Ao concluir o curso de Engenharia, Arli, visando fazer uma brincadeira, inseriu, à caneta, em seu diploma, declaração falsa sobre fato juridicamente relevante. A respeito desse ato, é correto afirmar que Arli
praticou crime de falsificação de documento público.
praticou crime de falsidade ideológica.
praticou crime de falsa identidade.
não praticou crime algum.
Joaquim, desejoso de tirar a vida da própria mãe, acaba causando a morte de uma tia (por confundi-la com aquela). Tendo como referência a situação acima, é correto afirmar que Joaquim incorre em erro
de tipo essencial escusável – inevitável – e deverá responder pelo crime de homicídio sem a incidência da agravante relativa ao crime praticado contra ascendente (haja vista que a vítima, de fato, não era a sua genitora).
de tipo acidental na modalidade error in persona e deverá responder pelo crime de homicídio com a incidência da agravante relativa ao crime praticado contra ascendente (mesmo que a vítima não seja, de fato, a sua genitora).

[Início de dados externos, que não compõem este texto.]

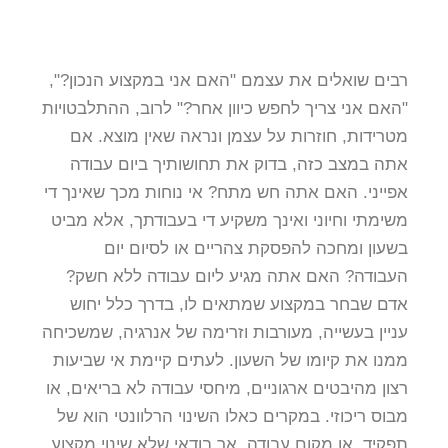
רבים שואלים את עצמם "האם אני במקצוע הנכון?",
"האם אני צריך לחפש כיוון אחר?" לרוב, ההתלבטויות
מטרידות, חוזרות על עצמן ונראה שאין מוצא. אם
אתה במצב כזה, בדוק את תחושותיך ביום עבודה
אפייני. האם אתה חש מתח? אי נוחות מכך שאינך די
משימתי וחיוני ואינך משקיע די בעבודתך, אלא מביט
בשעון ומחכה להפסקת צהריים או לסיום יום
העבודה? האם אתה מגיע ליום עבודה ללא חשק?
אדם שבחר במקצוע שמתאים לו, בדרך כלל יחוש
עניין בעשייה, מעורבות וזרימה של אנרגיה, שמשכיחה
ממנו את קיומו של השעון. לעתים קיימת אי שביעות
רצון מהיבטים ארגוניים, מיחסי עבודה לא בריאים, או
מבוס ריכוזי. במקרים כאלו השינוי הרלוונטי הוא של
תפקיד, או מקום עבודה, אך בודאי שלא שינוי מקצוע.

de proibição e deverá responder pelo crime de homicídio qualificado pelo fato de ter objetivado atingir ascendente (preserva-se o dolo, independente da identidade da vítima).
de tipo essencial inescusável – evitável –, mas não deverá responder pelo crime de homicídio qualificado, uma vez que a pessoa atingida não era a sua ascendente.
Marcus, visando roubar Maria, a agride, causando-lhe lesões corporais de natureza leve. Antes, contudo, de subtrair qualquer pertence, Marcus decide abandonar a empreitada criminosa, pedindo desculpas à vítima e se evadindo do local. Maria, então, comparece à delegacia mais próxima e narra os fatos à autoridade policial. No caso acima, o delegado de polícia
nada poderá fazer, uma vez que houve a desistência voluntária por parte de Marcus.
deverá lavrar termo circunstanciado pelo crime de lesões corporais de natureza leve.
deverá instaurar inquérito policial para apurar o crime de roubo tentado, uma vez que o resultado pretendido por Marcus não se concretizou.
nada poderá fazer, uma vez que houve arrependimento posterior por parte de Marcus.